Now, some of that is simply that I did an enormous amount of growing up between the two phases of my convention-going, but a lot of it had to do with my changed relationship to the genre. I no longer saw the creators of the various f&sf media as people apart from me, people whose job it was to entertain me. I had come to think of them as my peers and, in ever growing numbers, my friends. Andre Norton was no longer ANDRE NORTON! She was someone I shared an agent with. Instead of seeing NEIL GAIMAN, I see someone I’ve had tea with. The concom was no longer a mysterious entity whose radar it was best to keep off of. Rather, the people running the convention are long time friends and acquaintances.
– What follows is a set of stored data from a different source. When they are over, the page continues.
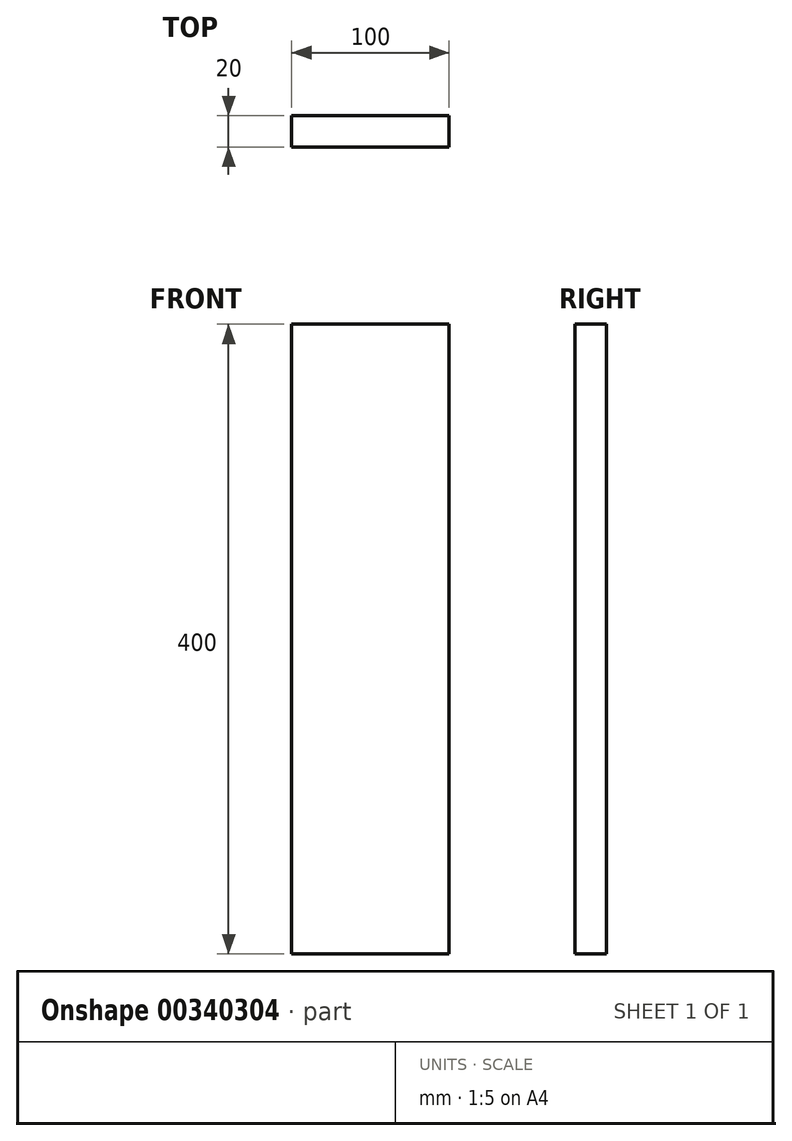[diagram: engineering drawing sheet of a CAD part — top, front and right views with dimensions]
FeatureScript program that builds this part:
annotation { "Feature Type Name" : "Feature", "Feature Type Description" : "" }
export const myFeature = defineFeature(function(context is Context, id is Id, definition is map)
    precondition{}
    {
        {
            var Q0;
            Q0=qCreatedBy(makeId("Top.planeOp"),FACE);
            var sketch = newSketch(context, id + "F0", { "sketchPlane" : qUnion([Q0])});
            skLineSegment(sketch, "E0.bottom", {"start": v(50, 10) * mm, "end": v(-50, 10) * mm});
            skLineSegment(sketch, "E0.top", {"start": v(50, -10) * mm, "end": v(-50, -10) * mm});
            skLineSegment(sketch, "E0.left", {"start": v(50, 10) * mm, "end": v(50, -10) * mm});
            skLineSegment(sketch, "E0.right", {"start": v(-50, 10) * mm, "end": v(-50, -10) * mm});
            skPoint(sketch, "E0.middle", {"position": v(0, 0) * mm});
            skSolve(sketch);
        }
        {
            var Q0;
            Q0=makeQuery(id+"F0.imprint","IMPRINT",FACE,{"disambiguationData":[TD([[makeQuery(id+"F0.imprint","IMPRINT",EDGE,{"derivedFrom":sQuery(id+"F0.wireOp",EDGE,"E0.bottom")}),1.0]])]});
            extrude(context, id + "F1", {"entities" : qUnion([Q0]), "depth" : 400 * mm});
        }
    });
At the same time I’ve grown closer to the people making things run at conventions and the creators of the field, I’ve grown more distant from the general population of fans. That’s partially because you interact differently with someone who is a fan of yours than you do with someone with whom your primary point of commonality is a shared fandom of someone else, and partially because knowing more creators and more about the process makes me much more reluctant to indulge in some of the more nasty sorts of criticism I once might have made. It’s not so much that I don’t have strong opinions about whether I like something or not as that I’m much more reluctant to think of my taste as being the same thing as good taste or to claim that there is one true standard of quality. Again, a lot of that is simply growing up, but not all of it.
So, while I find that I go to many more conventions than I used to and that I still love the experience I have in some ways stepped out of my old role as a part of the clan and into a new one that holds me at least a little bit apart from the clan. It’s role that I am proud to have assumed, but it is not always a comfortable one.